**TASK TO COMPLETE**: Filter the entries down to the lines holding "party", then copy those lines.
┌─ TASK INPUTS
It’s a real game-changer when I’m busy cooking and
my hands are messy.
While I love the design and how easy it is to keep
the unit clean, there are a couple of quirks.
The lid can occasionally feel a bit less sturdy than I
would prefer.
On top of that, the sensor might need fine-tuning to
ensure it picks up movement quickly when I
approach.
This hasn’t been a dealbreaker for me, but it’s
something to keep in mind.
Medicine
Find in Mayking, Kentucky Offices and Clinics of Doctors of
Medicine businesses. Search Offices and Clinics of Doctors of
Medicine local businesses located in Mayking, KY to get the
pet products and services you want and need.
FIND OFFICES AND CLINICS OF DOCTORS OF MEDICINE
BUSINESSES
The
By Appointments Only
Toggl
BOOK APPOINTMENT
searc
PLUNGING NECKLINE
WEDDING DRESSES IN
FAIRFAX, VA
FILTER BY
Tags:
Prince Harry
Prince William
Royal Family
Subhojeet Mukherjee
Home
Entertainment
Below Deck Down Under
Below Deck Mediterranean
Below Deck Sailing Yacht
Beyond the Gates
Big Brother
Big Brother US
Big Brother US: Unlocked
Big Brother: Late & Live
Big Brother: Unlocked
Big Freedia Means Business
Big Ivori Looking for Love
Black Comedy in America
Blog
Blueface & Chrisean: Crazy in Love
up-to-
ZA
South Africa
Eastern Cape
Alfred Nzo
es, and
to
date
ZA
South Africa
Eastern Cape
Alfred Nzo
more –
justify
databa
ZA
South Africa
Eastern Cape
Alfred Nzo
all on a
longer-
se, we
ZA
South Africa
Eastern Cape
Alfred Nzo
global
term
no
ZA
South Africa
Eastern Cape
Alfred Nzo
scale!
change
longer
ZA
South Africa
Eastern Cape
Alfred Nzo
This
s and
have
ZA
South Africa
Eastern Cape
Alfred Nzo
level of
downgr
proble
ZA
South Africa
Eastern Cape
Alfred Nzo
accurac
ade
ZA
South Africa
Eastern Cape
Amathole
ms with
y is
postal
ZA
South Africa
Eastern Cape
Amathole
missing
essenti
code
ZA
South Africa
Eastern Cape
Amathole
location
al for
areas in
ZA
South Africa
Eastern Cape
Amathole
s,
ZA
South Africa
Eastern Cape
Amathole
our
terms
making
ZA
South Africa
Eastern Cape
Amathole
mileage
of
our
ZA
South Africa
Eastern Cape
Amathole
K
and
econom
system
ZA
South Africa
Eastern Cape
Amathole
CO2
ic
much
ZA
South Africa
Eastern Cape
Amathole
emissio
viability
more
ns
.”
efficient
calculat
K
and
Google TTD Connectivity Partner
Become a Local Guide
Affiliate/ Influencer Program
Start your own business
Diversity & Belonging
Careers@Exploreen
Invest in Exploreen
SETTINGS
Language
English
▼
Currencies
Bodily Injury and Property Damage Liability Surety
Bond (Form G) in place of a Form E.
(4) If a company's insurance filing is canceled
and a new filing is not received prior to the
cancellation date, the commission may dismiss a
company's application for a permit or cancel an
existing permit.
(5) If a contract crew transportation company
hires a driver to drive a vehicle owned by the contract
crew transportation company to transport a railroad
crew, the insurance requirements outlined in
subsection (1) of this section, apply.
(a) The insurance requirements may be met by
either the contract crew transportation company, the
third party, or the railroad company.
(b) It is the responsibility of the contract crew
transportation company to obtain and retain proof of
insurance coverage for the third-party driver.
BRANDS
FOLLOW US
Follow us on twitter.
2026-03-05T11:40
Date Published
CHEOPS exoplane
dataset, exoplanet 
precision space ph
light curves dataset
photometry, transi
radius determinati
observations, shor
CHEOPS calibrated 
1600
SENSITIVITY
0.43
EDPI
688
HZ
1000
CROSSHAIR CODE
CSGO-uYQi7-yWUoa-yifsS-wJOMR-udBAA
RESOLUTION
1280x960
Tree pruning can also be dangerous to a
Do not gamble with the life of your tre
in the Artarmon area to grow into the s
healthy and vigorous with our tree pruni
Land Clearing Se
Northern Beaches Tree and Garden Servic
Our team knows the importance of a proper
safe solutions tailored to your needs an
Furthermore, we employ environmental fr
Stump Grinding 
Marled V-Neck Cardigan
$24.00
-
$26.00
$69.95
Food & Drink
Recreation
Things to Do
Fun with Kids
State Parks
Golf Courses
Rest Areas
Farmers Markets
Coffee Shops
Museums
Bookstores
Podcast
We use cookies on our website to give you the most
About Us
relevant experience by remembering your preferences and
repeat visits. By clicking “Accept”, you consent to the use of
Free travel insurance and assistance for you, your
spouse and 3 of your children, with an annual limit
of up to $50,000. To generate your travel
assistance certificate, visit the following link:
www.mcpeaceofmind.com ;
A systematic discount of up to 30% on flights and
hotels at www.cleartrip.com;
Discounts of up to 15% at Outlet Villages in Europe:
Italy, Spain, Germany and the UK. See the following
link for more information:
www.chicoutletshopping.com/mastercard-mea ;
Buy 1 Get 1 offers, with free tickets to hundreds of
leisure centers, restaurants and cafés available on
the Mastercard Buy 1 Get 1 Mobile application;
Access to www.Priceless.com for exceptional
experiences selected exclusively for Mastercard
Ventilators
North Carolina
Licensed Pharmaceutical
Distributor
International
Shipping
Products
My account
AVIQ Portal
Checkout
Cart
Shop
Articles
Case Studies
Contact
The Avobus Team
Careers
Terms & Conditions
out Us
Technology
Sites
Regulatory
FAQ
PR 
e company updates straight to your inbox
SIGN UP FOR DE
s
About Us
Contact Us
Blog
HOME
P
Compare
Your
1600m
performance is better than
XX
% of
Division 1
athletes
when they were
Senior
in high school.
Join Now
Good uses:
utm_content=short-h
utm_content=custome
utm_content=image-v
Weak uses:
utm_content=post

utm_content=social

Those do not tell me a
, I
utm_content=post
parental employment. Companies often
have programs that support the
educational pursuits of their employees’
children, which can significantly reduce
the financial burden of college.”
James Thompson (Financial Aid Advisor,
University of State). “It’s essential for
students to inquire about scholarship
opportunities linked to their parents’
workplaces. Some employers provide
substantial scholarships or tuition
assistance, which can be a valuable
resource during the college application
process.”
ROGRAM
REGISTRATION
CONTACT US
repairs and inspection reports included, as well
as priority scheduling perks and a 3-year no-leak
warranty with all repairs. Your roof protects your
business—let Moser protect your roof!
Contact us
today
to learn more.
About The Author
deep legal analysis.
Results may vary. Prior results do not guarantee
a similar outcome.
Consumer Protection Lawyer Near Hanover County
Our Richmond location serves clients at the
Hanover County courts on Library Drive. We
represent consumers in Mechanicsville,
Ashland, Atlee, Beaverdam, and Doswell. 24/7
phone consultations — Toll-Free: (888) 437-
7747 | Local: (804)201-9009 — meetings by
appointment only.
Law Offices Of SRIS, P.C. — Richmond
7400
└─
**RESULT OF THE EXERCISE**:
third party, or the railroad company.
insurance coverage for the third-party driver.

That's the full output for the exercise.